It was not easy, and it certainly was not pretty, but that has never been the Bruin way. The Bruins represent a city and a fan base that takes pride in toughing it out and embraces being the underdog. These are the same people who dutifully stood by the Red Sox for eighty-six long years between championships. Ever since standing their ground at Lexington, Concord, and Bunker Hill, the people of Massachusetts have been defined by their resilience and two-hundred something blizzard filled winters have not kept them from leaving. Just as Bostonians kept coming back to the Sox and Patriots after years of disappointment, they stood by the Bruins in the good times of Bobby Orr, Phil Esposito, and Johnny Bucyk, the bad times of Joe Thornton, P.J. Stock, and Andrew Raycroft, and the present times, sometimes brilliant, sometimes pathetic, of Patrice Bergeron, Zdeno Chara, and Tuuka Rask. There were times this season where I was frustrated and mad at the team, but sticking with them makes it all the more rewarding when they do play well. This is something fair weather fans will never realize.

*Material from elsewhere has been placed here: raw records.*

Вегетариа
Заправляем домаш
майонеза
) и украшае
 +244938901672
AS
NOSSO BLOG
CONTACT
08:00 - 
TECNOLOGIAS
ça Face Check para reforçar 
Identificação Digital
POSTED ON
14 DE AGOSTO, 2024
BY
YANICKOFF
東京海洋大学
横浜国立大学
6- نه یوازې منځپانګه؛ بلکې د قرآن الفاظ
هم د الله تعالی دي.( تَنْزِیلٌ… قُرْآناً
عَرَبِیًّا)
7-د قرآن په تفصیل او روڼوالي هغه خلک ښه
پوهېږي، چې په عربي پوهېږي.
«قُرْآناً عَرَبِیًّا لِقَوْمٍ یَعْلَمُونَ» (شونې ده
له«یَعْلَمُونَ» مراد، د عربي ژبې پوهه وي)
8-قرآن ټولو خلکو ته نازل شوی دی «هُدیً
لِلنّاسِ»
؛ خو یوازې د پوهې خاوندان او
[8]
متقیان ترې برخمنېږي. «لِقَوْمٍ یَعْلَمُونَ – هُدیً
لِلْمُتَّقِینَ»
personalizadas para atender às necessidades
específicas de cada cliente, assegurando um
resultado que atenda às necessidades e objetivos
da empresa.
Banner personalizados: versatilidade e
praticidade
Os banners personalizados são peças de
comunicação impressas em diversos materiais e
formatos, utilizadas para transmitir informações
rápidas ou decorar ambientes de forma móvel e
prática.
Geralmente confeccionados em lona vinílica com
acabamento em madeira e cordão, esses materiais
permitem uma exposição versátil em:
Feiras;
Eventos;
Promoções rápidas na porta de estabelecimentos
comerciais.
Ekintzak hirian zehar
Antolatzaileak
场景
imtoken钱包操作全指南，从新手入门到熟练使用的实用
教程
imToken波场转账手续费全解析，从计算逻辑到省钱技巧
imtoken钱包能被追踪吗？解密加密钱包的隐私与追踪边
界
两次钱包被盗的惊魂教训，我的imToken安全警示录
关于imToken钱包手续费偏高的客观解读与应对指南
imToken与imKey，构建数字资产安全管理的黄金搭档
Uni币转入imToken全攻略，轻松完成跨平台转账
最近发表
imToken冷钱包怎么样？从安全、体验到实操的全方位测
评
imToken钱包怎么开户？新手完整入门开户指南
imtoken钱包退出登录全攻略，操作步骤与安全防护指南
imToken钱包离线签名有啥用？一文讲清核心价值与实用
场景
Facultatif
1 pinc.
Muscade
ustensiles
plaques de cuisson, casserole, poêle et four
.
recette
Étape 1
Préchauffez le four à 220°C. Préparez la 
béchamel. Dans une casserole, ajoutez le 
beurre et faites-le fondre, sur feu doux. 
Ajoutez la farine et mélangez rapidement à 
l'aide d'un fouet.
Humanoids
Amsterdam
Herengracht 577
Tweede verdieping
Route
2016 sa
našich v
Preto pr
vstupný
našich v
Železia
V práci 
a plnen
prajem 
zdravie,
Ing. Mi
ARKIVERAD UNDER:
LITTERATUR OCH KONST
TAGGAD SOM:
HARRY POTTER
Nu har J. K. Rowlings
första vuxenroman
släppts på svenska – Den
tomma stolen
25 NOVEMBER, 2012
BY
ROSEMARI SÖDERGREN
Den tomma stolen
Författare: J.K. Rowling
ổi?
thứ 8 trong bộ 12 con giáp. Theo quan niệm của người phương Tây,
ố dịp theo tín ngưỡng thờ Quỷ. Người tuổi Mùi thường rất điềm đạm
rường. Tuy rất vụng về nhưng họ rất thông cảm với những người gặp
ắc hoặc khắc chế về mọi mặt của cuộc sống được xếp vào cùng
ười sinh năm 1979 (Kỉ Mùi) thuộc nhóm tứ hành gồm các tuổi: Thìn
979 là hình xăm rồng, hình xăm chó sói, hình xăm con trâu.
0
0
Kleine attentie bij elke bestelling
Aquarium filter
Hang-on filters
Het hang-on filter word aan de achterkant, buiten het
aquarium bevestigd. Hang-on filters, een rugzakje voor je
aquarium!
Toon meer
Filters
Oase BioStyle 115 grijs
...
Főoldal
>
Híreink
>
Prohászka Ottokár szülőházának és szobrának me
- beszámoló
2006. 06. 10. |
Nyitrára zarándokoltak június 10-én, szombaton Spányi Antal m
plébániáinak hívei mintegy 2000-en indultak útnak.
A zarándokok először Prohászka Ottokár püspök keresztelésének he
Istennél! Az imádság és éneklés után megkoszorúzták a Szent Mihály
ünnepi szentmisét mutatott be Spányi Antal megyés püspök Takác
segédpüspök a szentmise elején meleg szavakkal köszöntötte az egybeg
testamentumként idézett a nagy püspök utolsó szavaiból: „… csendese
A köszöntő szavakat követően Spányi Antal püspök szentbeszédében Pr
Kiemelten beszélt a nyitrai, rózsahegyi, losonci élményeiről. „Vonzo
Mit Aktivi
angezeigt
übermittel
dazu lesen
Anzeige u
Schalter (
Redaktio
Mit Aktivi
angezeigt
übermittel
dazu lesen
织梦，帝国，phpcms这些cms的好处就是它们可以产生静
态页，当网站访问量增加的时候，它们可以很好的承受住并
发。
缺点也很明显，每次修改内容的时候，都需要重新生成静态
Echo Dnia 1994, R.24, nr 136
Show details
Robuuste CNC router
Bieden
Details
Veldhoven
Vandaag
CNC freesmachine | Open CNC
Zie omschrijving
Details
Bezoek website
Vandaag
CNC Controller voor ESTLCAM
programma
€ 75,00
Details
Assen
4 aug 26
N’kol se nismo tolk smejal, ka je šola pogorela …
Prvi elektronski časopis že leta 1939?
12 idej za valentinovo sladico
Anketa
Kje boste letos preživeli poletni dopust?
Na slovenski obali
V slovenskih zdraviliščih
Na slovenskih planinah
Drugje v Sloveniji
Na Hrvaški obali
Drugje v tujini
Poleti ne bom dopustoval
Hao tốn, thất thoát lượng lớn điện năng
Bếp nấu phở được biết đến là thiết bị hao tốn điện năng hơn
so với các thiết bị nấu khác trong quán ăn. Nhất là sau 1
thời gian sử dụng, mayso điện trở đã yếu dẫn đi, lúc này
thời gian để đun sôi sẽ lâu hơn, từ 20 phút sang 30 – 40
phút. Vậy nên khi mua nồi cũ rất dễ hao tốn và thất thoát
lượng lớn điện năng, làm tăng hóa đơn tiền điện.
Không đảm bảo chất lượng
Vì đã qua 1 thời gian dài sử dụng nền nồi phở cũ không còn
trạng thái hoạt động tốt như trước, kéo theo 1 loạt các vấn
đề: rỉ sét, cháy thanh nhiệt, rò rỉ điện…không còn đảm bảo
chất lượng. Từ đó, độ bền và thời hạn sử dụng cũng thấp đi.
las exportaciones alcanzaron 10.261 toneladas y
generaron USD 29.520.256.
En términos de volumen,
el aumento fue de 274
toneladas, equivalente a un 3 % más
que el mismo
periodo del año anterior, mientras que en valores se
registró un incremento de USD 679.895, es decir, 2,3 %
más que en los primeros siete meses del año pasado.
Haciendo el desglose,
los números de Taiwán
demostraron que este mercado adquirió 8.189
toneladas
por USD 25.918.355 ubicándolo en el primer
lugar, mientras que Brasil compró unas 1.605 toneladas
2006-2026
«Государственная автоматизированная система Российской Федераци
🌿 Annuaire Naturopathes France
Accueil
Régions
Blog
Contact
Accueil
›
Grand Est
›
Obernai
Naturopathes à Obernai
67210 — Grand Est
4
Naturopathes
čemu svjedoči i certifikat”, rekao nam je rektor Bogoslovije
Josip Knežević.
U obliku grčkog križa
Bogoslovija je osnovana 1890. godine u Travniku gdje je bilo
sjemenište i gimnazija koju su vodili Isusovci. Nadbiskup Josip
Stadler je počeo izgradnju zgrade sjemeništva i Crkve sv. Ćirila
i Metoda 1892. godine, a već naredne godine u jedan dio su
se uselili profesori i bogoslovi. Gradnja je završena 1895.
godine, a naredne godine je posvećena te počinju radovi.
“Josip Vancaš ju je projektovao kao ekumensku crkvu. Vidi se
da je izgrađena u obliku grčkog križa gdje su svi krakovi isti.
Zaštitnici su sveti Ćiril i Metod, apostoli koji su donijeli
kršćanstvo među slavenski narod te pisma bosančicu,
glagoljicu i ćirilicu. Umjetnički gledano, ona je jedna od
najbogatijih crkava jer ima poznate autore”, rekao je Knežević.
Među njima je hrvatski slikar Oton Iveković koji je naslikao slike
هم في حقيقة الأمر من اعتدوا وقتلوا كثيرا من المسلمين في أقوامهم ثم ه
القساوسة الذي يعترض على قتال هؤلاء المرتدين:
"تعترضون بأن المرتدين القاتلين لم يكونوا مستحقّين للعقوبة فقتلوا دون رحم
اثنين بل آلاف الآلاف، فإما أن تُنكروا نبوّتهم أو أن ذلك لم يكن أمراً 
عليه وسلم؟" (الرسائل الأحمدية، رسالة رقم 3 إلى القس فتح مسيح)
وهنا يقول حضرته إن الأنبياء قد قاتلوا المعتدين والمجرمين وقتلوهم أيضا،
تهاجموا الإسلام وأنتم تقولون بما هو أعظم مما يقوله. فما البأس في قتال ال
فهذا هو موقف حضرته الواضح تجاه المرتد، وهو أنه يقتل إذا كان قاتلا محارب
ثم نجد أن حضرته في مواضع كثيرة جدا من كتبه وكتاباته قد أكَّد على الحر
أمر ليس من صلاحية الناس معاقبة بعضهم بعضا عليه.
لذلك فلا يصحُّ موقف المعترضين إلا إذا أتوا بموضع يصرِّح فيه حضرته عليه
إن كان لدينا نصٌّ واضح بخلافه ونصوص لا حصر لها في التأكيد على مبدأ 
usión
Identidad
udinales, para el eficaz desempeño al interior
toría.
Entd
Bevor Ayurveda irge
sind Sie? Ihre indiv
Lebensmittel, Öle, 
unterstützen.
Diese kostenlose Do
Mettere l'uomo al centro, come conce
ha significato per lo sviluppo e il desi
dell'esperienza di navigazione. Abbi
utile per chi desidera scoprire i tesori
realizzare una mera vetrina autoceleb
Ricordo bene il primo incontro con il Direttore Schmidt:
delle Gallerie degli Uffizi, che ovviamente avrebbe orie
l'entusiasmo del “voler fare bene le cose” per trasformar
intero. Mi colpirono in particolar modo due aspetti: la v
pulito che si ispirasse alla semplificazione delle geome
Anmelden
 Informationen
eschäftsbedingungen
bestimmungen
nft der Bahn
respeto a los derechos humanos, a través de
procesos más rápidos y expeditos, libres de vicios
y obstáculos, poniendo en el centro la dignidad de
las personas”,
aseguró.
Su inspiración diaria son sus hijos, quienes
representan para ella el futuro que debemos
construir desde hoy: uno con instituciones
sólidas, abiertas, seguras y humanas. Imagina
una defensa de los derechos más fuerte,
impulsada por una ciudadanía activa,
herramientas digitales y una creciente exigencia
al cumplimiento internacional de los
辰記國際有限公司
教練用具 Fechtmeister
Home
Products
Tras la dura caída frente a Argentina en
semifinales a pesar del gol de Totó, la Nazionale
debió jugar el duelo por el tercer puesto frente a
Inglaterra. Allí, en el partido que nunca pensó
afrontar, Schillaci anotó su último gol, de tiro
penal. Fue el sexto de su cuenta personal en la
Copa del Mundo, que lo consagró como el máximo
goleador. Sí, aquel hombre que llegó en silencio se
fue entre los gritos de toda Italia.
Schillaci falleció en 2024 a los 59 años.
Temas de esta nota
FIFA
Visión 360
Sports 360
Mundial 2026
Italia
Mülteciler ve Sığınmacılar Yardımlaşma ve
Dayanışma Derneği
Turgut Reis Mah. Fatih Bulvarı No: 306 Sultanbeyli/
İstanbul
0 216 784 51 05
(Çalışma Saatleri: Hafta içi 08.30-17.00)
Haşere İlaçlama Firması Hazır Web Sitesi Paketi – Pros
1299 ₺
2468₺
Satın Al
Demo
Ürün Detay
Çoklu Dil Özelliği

It was not until Game 6, the series clinching game, that the Bruins were the first team to score. Buffalo scored first in each of the first five games, but the Bruins kept rallying back. Prior to game six, Boston had the lead for nineteen minutes of the entire series, scoring winning goals in the third period in Games 2 and 3 and winning in sudden death overtime in Game 4. Defense and the phenomenal play of rookie goalie Tuuka Rask kept them in the series.
The defining moment for the series, I believe, was Johnny Boychuk's hit on Matt Ellis in Game 3. Boychuk leveled Ellis on a clean open ice hit that brought the crowd at the TD Garden to their feet. It is not often in hockey that something other than a goal or a fight gets a crowd that excited, but that was one of them. That hit defined the way the Bruins would play throughout the series.
The Bruins kicked it into high gear for this series and everyone on the roster made contributions in the series against Buffalo. Dennis Wideman and Matt Hunwick, two defensemen who had been playing poorly most of the year, had significantly stepped up their game once the regular season ended. Wideman, the Boston media's whipping boy throughout the season, played very well when the Bruins were behind in games and helped them get back in. A moth ago, I would have been shocked if someone told me that Claude Julien would put Wideman and Hunwick on the ice at the same time in the playoffs, but I would have been even more shocked if someone told me they were playing really well together in the playoffs.
Another player who deserves recognition is Mark Recchi. In this series, Recchi became the third oldest player in history to score in the playoffs at the age of 42. Recchi also made a great hit followed by a pass to a wide open Patrice Bergeron to set up a key goal. He has been playing as well as anybody in the NHL in his advanced years.
Things only seem to be looking up for the Bruins in the future. In the upcoming draft, Boston will be able to select either Taylor Hall or Tyler Seguin with the second overall pick. Both players have superstar potential, but I am willing to bet they both would rather play for a playoff team right out of the gate like Boston instead of the Edmonton Oilers, who had the league's worst record this season.
In the next round, the B's will play either the Pittsburgh Penguins in a rematch of the infamous game where Matt Cooke took out Marc Savard, or the Philadelphia Flyers in a rematch of this year's Winter Classic. Savard might be ready to play by then, and I hope to see that he gets his personal retribution against Cooke if they play the Penguins. The next series will be tough, but the Bruins are a team that expects it to be tough and they will hopefully play the same brand of hockey they used to defeat the Sabres.